If you make the recipe, share it on any platform and tag me @azlinbloor, and hashtag it #linsfood
Sambal Sardin Recipe (Spicy Sardines)
- 1 small bowl
- 1 frying pan with lid
- 1 spatula
- 1 large plate
- 1 knife
- 1 chopping board
- 1 serving dish
- 2 Tbsp tamarind pulp or 2 Tbsp shop bought paste
- 125 ml hot water (to soak tamarind)
- 300 g canned sardines in tomato sauce a little more or less, doesn't matter
- 1 medium onion about 150 g/5 oz pre peeled weight
- 2 medium cloves garlic
- 2 fresh red chillies or 5 birds eye
- 2 Tbsp vegetable oil
- 2 Tbsp red chilli paste (like cili boh or sambal oelek) see article
- 1 Tbsp fresh lime juice any lime will do
- freshly ground black pepper
- Place your tamarind pulp in a bowl and pour the hot water over it. Leave to soak while you get the aromatics and sardines ready.
- When the aromatics and sardines are done, mash the pulp with your fingers and leave aside until needed.If using shop bought paste, move on to the next step.

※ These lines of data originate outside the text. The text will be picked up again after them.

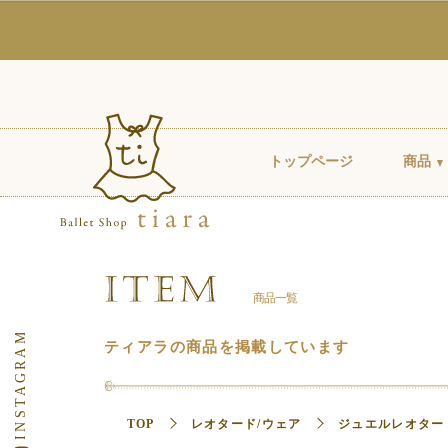
トップページ
商品
商品一覧
ティアラの商品を掲載しています
TOP
レオタード/ウェア
ジュエルレオター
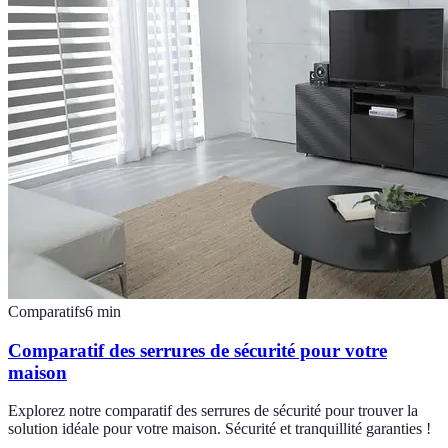
Comparatifs
6
min
Comparatif des serrures de sécurité pour votre
maison
Explorez notre comparatif des serrures de sécurité pour trouver la
solution idéale pour votre maison. Sécurité et tranquillité garanties !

- Peel, halve, then slice the onion thinly.Peel and finely chop the garlic.Slice the chillies thinly.
- Sardines. Separate the sardine fillets, removing the bones and any visible guts.Be gentle with the sardines as they are fragile. Don't worry about the odd one breaking.
- Keep the sauce aside, in a different bowl.
Let's Get Cooking
- Optional Step: frying the sardines.Heat the oil in a large frying pan over medium-high heat and fry the sardine fillets in a single layer for 90 seconds. Be gentle, as you spread them out.As soon as you've spread the fillets out, cover with a lid as it will splutter like crazy.
- After 90 seconds, turn the heat off to reduce the spluttering. If you are concerned about hot oil splatter on your skin, count to 10 before lifting the lid, to allow the oil to settle down.Turn the sardine fillets over, to brown the other side. Turn the heat back on to medium-high, cover, and fry for 90 seconds again.
- Turn the heat off, and remove the browned fillets onto a plate. I'm using the same one as before.
- Turn the heat on to medium and fry the onion slices for 2 minutes, stirring and scraping the crispy bits at the bottom of the pan.I don't bother adding anymore oil, as there's just enough left in the pan.
- Add the garlic and chilli paste and fry for 1 minute.
- Stir the soaking tamarind with your fingers and pouring the juice into the pan, using your fingers as a strainer to stop the seeds and any fibre and shell from being added.If you're not comfortable with this, use a large mesh strainer to strain the tamarind juice straight into the pan.
- Remember the tomato sauce we reserved earlier? Add that to the pan too. Stir well and bring to a simmer. Cook on the lowest heat for 2 minutes, uncovered.
- Tip the sardines back into the pan and very gently mix everything together. Best way: slide your spatula along the surface of the pan, lift the sardines, and gently tip them back into the sauce. Watch me do this in the video at 2:25.Heat through for 1 minute.
- Check seasoning. It shouldn't need any salt, but add some if it's not salty enough for you.Finish off with a squeeze of lime juice and the chopped chillies.